For Immediate Release: Dec. 22, 2009
Media Contact: Communication Office
Vermont Department of Health
BARRE – The most important stop on Sylvie Daley’s long holiday journey from college in the State of Washington to Washington County, Vermont will be Barre Auditorium.
Two days before Christmas, Daley will line up for a nasal spray dose of vaccine at a public clinic.
“I wasn’t going to get a shot because I figured I was healthy and could bounce back soon enough – but I realized after one of my housemates got ill that I come in contact with a lot of people at work and school – and if I caught the flu and gave it to someone else – that wouldn’t be fair,” said Daley, 20, of Marshfield.
Daley, a junior, lives off campus with four other housemates, all of whom were out ill during the past few months with flu-like symptoms. Young people were among the hardest hit by the H1N1 flu virus as it spread throughout the United States, and the 18 to 24-year-old age group were among the least likely to get vaccinated.
Many students self-isolated in rooms and flu dorms until their fever was gone for 24 hours and they felt well enough to begin classes again.
Daley’s college (University of Puget Sound) offered the shots throughout the semester, as college students were among the priority groups identified as being most at risk for serious illness from the flu. One reason students were not making an effort to get vaccinated, Daley said, was laziness.

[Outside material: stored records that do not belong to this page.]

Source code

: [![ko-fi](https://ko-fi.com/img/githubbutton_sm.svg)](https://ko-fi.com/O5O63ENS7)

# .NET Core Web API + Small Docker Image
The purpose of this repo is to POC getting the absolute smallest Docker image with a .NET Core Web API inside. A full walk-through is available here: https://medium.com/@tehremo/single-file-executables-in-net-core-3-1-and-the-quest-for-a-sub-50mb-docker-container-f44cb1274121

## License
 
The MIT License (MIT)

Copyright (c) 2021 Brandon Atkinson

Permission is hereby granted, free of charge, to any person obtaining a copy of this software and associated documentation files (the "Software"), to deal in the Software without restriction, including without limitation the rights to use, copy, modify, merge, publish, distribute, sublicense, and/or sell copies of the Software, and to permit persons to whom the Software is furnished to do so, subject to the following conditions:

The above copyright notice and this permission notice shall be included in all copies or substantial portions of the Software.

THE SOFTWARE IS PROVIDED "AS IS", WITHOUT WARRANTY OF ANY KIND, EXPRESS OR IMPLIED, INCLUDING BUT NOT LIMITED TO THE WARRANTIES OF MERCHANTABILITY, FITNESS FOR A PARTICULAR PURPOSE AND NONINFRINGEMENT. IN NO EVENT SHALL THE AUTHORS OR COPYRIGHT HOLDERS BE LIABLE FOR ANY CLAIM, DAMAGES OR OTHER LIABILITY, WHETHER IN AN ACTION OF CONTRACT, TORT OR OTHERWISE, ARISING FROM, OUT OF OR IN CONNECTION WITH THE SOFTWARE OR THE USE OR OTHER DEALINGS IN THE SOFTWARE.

“Most people I knew were not taking advantage of the shots offered at the health center, even though we knew there was plenty available if we wanted it,” she said. “We just didn't make the time to go.”
H1N1 flu illness has dropped significantly during the past few weeks, but cases continue to be confirmed in Vermont. Public health officials are continuing to urge people to get vaccinated. Vermont opened vaccination to anyone 6 months and older on Dec. 21, but people most at risk for serious complications from the flu are still the focus of the vaccination effort.
The Health Department is hoping that parents understand that their children are never too old to be reminded to do the right thing.
“I know the vaccine is safe and effective,” Daley said. “And – no – I am not getting vaccinated only because my mother told me to get vaccinated.”